>>>

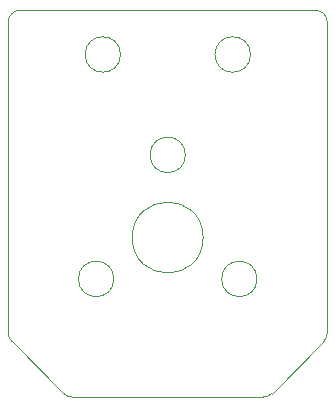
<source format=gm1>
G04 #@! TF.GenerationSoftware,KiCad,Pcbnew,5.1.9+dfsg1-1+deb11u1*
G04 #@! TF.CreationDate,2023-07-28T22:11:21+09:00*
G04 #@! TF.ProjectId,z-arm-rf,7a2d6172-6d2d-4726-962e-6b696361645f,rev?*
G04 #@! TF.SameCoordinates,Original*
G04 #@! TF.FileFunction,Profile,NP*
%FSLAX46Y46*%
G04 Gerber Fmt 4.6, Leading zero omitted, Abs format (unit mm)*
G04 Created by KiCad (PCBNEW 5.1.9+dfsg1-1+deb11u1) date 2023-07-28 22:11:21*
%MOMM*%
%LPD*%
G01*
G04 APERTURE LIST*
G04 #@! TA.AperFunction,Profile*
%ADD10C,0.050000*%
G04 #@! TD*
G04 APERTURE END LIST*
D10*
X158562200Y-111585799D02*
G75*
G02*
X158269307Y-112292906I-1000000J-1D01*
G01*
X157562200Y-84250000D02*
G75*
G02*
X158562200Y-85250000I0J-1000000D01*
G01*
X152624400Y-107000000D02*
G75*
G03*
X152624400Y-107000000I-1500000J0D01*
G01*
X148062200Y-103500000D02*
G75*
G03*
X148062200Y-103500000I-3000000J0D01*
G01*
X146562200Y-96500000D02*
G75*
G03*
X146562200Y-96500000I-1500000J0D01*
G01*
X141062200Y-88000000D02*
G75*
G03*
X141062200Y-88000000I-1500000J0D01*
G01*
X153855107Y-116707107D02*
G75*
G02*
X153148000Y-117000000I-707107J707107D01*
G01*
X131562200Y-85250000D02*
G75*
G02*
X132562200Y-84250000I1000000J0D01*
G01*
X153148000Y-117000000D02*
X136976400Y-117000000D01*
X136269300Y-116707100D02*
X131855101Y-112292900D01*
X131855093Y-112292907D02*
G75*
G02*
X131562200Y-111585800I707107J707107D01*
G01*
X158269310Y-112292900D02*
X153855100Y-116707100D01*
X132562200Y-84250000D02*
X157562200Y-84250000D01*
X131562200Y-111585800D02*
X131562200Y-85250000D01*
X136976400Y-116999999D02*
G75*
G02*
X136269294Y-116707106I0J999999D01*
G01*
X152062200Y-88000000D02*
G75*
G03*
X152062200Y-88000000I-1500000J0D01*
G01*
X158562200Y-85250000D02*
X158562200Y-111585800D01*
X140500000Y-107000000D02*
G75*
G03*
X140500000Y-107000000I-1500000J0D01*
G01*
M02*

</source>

<<<
>>>

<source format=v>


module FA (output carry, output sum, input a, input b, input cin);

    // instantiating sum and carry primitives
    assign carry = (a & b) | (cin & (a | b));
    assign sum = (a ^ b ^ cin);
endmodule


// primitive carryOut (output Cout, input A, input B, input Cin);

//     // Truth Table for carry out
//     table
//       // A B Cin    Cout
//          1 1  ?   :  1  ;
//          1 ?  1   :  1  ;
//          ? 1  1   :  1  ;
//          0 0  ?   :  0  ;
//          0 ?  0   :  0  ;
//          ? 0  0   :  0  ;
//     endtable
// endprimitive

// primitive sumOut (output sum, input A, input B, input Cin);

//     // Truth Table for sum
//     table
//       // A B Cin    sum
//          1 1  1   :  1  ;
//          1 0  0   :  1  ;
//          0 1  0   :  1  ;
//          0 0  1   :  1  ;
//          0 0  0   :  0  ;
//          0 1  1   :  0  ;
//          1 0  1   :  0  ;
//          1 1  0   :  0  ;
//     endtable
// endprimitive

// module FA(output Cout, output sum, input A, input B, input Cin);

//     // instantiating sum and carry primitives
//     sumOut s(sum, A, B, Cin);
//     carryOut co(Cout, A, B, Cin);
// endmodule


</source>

<<<

— Work to complete —
There is a line with "<source format=gm1>" and a line with "G04 #@! TD*" above. Copy exactly those two lines and all lines between them, with nothing else.

— Answer to this task —
<source format=gm1>
G04 #@! TF.GenerationSoftware,KiCad,Pcbnew,5.1.9+dfsg1-1+deb11u1*
G04 #@! TF.CreationDate,2023-07-28T22:11:21+09:00*
G04 #@! TF.ProjectId,z-arm-rf,7a2d6172-6d2d-4726-962e-6b696361645f,rev?*
G04 #@! TF.SameCoordinates,Original*
G04 #@! TF.FileFunction,Profile,NP*
%FSLAX46Y46*%
G04 Gerber Fmt 4.6, Leading zero omitted, Abs format (unit mm)*
G04 Created by KiCad (PCBNEW 5.1.9+dfsg1-1+deb11u1) date 2023-07-28 22:11:21*
%MOMM*%
%LPD*%
G01*
G04 APERTURE LIST*
G04 #@! TA.AperFunction,Profile*
%ADD10C,0.050000*%
G04 #@! TD*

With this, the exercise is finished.